═══ INPUT

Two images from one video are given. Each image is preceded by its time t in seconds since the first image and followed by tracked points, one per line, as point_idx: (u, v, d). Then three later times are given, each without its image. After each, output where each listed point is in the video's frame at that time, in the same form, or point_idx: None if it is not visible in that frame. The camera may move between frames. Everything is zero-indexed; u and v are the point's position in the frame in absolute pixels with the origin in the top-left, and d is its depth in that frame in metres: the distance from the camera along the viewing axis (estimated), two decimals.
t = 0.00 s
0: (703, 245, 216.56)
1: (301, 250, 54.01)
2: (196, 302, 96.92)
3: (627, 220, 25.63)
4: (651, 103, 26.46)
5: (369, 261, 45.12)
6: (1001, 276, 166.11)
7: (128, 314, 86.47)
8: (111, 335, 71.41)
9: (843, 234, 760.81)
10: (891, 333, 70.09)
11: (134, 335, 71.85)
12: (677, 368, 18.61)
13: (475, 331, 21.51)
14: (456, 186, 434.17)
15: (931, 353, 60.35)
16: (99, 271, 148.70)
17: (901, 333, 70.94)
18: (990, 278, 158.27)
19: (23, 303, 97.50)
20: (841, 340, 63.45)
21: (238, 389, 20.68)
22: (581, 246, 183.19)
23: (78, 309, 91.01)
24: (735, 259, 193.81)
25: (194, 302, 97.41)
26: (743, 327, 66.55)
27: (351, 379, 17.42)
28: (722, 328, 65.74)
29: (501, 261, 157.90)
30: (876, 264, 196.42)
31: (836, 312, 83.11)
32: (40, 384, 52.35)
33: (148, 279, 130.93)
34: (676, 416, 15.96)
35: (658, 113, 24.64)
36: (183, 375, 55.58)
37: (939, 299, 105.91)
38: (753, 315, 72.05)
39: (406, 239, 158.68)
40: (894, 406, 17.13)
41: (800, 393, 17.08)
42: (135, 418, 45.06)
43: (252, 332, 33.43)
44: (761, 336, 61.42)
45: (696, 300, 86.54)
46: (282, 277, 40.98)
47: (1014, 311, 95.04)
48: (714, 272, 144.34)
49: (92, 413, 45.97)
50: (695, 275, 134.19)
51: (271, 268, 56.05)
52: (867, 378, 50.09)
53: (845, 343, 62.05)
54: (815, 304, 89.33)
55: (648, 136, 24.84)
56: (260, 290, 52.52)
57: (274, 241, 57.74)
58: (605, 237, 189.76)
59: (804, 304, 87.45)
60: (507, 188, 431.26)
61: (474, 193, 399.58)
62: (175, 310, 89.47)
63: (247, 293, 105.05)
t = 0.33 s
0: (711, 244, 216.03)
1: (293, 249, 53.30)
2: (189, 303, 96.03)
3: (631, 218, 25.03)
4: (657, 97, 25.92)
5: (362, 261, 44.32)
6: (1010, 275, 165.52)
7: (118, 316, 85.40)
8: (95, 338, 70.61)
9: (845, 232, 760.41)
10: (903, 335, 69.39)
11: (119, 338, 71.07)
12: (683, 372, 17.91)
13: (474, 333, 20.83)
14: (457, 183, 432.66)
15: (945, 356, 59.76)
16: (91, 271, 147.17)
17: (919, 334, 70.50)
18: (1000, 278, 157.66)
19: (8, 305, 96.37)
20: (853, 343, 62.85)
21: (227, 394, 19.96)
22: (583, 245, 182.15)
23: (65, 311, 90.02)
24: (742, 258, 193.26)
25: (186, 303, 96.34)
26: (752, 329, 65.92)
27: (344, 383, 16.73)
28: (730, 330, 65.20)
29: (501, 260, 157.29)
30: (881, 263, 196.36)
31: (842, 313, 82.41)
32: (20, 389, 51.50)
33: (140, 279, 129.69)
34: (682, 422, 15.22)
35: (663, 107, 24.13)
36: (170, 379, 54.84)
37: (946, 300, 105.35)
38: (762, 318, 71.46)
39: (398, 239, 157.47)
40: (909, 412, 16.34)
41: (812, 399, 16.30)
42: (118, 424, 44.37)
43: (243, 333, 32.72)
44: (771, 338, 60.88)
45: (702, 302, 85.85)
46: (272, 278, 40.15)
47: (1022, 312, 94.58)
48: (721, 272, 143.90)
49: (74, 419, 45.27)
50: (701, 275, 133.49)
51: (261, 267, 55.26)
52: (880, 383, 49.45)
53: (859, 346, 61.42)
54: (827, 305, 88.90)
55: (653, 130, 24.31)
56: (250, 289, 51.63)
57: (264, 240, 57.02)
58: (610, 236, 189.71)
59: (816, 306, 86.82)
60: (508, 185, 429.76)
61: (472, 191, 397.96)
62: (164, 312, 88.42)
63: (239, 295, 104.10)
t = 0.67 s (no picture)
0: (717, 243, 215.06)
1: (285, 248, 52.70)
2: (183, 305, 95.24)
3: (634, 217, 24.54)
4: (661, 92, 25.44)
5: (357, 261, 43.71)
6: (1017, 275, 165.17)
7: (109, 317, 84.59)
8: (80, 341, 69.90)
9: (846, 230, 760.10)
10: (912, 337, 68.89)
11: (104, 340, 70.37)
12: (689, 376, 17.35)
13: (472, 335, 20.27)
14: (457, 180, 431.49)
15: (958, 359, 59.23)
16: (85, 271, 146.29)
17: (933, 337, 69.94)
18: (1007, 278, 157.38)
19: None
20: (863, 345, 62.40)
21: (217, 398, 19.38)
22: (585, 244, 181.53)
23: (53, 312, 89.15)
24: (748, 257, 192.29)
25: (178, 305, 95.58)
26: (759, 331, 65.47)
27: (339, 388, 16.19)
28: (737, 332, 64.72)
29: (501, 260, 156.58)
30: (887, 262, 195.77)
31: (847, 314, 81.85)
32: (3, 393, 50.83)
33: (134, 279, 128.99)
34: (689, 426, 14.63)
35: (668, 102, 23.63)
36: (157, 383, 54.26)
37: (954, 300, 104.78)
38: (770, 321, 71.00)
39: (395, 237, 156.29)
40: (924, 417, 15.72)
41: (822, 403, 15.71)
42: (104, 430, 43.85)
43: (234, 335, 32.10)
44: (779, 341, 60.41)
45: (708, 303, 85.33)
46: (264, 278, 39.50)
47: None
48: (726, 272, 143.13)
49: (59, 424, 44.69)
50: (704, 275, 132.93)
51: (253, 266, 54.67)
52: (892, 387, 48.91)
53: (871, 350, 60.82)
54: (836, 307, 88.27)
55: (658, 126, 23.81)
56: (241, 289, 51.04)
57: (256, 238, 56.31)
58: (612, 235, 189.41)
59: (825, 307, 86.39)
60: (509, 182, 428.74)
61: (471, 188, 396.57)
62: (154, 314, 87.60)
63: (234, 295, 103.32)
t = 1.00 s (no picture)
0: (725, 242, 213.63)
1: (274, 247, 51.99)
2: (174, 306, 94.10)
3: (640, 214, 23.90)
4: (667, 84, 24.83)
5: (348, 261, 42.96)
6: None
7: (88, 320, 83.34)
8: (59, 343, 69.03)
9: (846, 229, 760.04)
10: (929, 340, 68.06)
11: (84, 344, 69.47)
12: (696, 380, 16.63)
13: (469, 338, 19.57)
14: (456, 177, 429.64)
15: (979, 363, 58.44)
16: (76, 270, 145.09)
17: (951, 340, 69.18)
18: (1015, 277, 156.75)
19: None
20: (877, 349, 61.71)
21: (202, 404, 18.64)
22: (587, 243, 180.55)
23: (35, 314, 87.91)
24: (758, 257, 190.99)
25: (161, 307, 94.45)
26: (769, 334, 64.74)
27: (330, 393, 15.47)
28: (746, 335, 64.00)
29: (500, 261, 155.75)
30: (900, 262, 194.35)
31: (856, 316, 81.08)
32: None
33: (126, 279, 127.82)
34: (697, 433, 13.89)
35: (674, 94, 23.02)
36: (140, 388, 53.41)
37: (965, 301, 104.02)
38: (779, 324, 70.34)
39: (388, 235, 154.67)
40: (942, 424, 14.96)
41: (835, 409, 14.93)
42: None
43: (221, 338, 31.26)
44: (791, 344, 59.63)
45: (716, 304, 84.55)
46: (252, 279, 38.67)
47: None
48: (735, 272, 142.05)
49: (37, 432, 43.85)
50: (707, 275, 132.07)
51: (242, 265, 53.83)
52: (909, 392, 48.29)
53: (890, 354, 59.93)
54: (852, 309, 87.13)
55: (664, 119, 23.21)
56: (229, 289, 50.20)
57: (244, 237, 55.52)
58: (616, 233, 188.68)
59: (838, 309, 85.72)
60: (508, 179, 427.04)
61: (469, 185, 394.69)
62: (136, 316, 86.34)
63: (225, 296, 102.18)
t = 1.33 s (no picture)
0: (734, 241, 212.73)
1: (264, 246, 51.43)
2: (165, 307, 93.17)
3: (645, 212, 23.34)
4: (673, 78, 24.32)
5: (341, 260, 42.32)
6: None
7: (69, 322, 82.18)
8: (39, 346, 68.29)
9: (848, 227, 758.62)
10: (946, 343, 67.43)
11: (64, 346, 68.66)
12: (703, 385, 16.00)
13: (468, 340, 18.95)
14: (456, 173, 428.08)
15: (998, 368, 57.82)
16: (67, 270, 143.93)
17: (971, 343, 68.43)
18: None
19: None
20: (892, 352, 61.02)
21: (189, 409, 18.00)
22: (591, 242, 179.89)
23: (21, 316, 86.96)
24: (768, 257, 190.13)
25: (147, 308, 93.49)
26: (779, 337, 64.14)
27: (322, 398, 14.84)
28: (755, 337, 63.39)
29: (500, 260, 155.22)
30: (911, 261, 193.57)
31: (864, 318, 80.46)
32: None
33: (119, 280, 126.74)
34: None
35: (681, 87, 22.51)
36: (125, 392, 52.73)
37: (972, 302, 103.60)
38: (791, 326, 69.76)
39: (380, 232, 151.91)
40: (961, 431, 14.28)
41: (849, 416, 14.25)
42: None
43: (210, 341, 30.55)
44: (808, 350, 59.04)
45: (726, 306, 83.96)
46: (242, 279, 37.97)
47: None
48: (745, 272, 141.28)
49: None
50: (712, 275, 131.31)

══════

Print the records above verbatim from their first line to the line containing "39: (406, 239, 158.68)", both included, and stop there.

Two images from one video are given. Each image is preceded by its time t in seconds since the first image and followed by tracked points, one per line, as point_idx: (u, v, d). Then three later times are given, each without its image. After each, output where each listed point is in the video's frame at that time, in the same form, or point_idx: None if it is not visible in that frame. The camera may move between frames. Everything is zero-indexed; u and v are the point's position in the frame in absolute pixels with the origin in the top-left, and d is its depth in that frame in metres: the distance from the camera along the viewing axis (estimated), two decimals.
t = 0.00 s
0: (703, 245, 216.56)
1: (301, 250, 54.01)
2: (196, 302, 96.92)
3: (627, 220, 25.63)
4: (651, 103, 26.46)
5: (369, 261, 45.12)
6: (1001, 276, 166.11)
7: (128, 314, 86.47)
8: (111, 335, 71.41)
9: (843, 234, 760.81)
10: (891, 333, 70.09)
11: (134, 335, 71.85)
12: (677, 368, 18.61)
13: (475, 331, 21.51)
14: (456, 186, 434.17)
15: (931, 353, 60.35)
16: (99, 271, 148.70)
17: (901, 333, 70.94)
18: (990, 278, 158.27)
19: (23, 303, 97.50)
20: (841, 340, 63.45)
21: (238, 389, 20.68)
22: (581, 246, 183.19)
23: (78, 309, 91.01)
24: (735, 259, 193.81)
25: (194, 302, 97.41)
26: (743, 327, 66.55)
27: (351, 379, 17.42)
28: (722, 328, 65.74)
29: (501, 261, 157.90)
30: (876, 264, 196.42)
31: (836, 312, 83.11)
32: (40, 384, 52.35)
33: (148, 279, 130.93)
34: (676, 416, 15.96)
35: (658, 113, 24.64)
36: (183, 375, 55.58)
37: (939, 299, 105.91)
38: (753, 315, 72.05)
39: (406, 239, 158.68)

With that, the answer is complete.